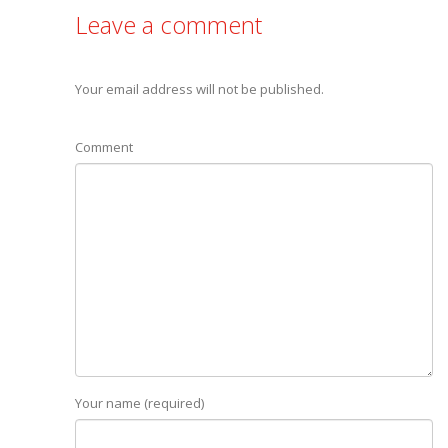
Leave a comment
Your email address will not be published.
Comment
Your name (required)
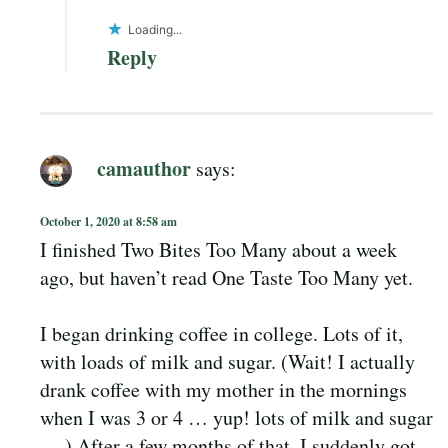
Loading...
Reply
camauthor
says:
October 1, 2020 at 8:58 am
I finished Two Bites Too Many about a week
ago, but haven’t read One Taste Too Many yet.
I began drinking coffee in college. Lots of it,
with loads of milk and sugar. (Wait! I actually
drank coffee with my mother in the mornings
when I was 3 or 4 … yup! lots of milk and sugar
… ) After a few months of that, I suddenly got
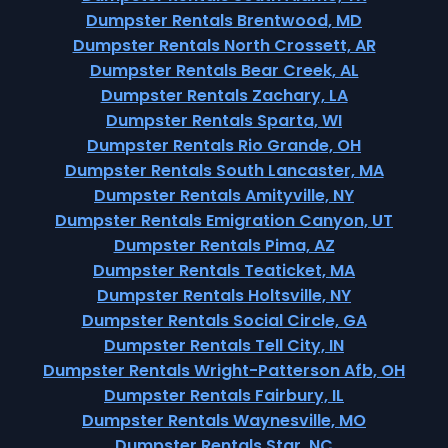
Dumpster Rentals Brentwood, MD
Dumpster Rentals North Crossett, AR
Dumpster Rentals Bear Creek, AL
Dumpster Rentals Zachary, LA
Dumpster Rentals Sparta, WI
Dumpster Rentals Rio Grande, OH
Dumpster Rentals South Lancaster, MA
Dumpster Rentals Amityville, NY
Dumpster Rentals Emigration Canyon, UT
Dumpster Rentals Pima, AZ
Dumpster Rentals Teaticket, MA
Dumpster Rentals Holtsville, NY
Dumpster Rentals Social Circle, GA
Dumpster Rentals Tell City, IN
Dumpster Rentals Wright-Patterson Afb, OH
Dumpster Rentals Fairbury, IL
Dumpster Rentals Waynesville, MO
Dumpster Rentals Star, NC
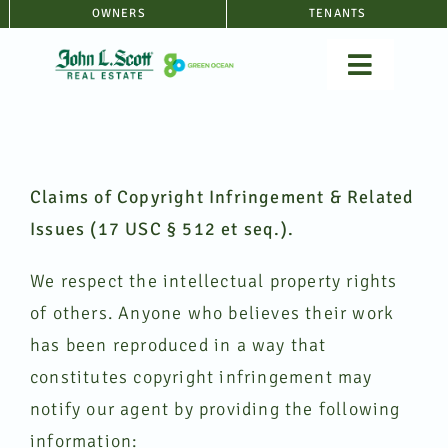
Skip
OWNERS
TENANTS
to
Toggle
content
Navigat
SERVICE
Claims of Copyright Infringement & Related
RENTALS
Issues (17 USC § 512 et seq.).
ABOUT
We respect the intellectual property rights
of others. Anyone who believes their work
FAQ
has been reproduced in a way that
constitutes copyright infringement may
(360) 397
notify our agent by providing the following
information:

* * * *

→ Task details:
Please output the listing above in full, exactly as given, without its images.

→ Response box:
Leave a comment
Your email address will not be published.
Comment
Your name (required)
Loading...
Reply
camauthor
says:
October 1, 2020 at 8:58 am
I finished Two Bites Too Many about a week
ago, but haven’t read One Taste Too Many yet.
I began drinking coffee in college. Lots of it,
with loads of milk and sugar. (Wait! I actually
drank coffee with my mother in the mornings
when I was 3 or 4 … yup! lots of milk and sugar
… ) After a few months of that, I suddenly got
Dumpster Rentals Brentwood, MD
Dumpster Rentals North Crossett, AR
Dumpster Rentals Bear Creek, AL
Dumpster Rentals Zachary, LA
Dumpster Rentals Sparta, WI
Dumpster Rentals Rio Grande, OH
Dumpster Rentals South Lancaster, MA
Dumpster Rentals Amityville, NY
Dumpster Rentals Emigration Canyon, UT
Dumpster Rentals Pima, AZ
Dumpster Rentals Teaticket, MA
Dumpster Rentals Holtsville, NY
Dumpster Rentals Social Circle, GA
Dumpster Rentals Tell City, IN
Dumpster Rentals Wright-Patterson Afb, OH
Dumpster Rentals Fairbury, IL
Dumpster Rentals Waynesville, MO
Dumpster Rentals Star, NC
Skip
OWNERS
TENANTS
to
Toggle
content
Navigat
SERVICE
Claims of Copyright Infringement & Related
RENTALS
Issues (17 USC § 512 et seq.).
ABOUT
We respect the intellectual property rights
of others. Anyone who believes their work
FAQ
has been reproduced in a way that
constitutes copyright infringement may
(360) 397
notify our agent by providing the following
information:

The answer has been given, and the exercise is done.